Kan dit laatste ook als er open broed aanwezig is? Welke van deze eenvoudige middeltjes is nu het beste, of weet U een nog eenvoudiger en zeker middel?
Bij a en b lijkt mij wel goed de handen eerst terdege te wasschen, wat eigenlijk altijd moet, maar dan zeker noodig is.
Tenslotte zou ik graag het adres willen weten van den Rijksbijenteeltconsulent. J. v. d. S. te H.
Antwoord:
1. Aan adressen als bedoeld zou ik U niet mogen helpen. Bovendien zijn mij dergelijke adressen onbekend. Het beste is, in het Maandschrift voor Bijenteelt een advertentie te plaatsen.
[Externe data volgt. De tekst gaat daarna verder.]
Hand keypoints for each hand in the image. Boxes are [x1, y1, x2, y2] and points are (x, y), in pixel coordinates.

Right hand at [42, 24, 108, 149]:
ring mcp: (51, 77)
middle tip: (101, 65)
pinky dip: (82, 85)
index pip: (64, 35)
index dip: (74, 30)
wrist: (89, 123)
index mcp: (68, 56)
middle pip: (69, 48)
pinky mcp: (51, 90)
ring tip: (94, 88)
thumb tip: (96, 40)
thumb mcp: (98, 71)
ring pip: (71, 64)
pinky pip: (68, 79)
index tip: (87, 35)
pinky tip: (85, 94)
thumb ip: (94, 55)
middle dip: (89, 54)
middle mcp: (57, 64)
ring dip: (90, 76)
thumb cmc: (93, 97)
2. Geen der drie door U voorgestelde manieren om een jonge, bevruchte koningin in te voeren in een moerloos gemaakt volk, is aan te bevelen. Als het doel op één der door U genoemde werkwijzen misschien eens zou bereikt worden, dan zou dit een bloot toeval zijn. Heeft U deze methode's ergens beschreven gevonden?
Een veilige werkwijze, die echter nog wel eens een enkele keer wil mislukken, is de volgende:
le. Koningin verwijderen en eventueel moerdoppen (als die er zijn).
2e. Het volk moerloos laten staan en na een week de dan gemaakte (red-) moerdoppen verwijderen.
3e. De vervang-moer in een koninginnehuisje n u pas boven op de raampjes van de kast leggen, omdat een moerloos volk niet licht een nieuwe koningin aanneemt, als er nog open broed aanwezig is.
4e. Over 2 à 3 dagen het moerhuisje openen, als blijkt, dat de bijen de nieuwe moeder goed gezind zijn.
Zindelijkheid bij behandeling der bijen is zeer zeker altijd noodig. Dit wordt werkelijk maar al te vaak vergeten.
Het adres van den bijenteelt-consulent is: Dr. A. Minderhoud, Rijksbijenteeltconsulent te Wageningen.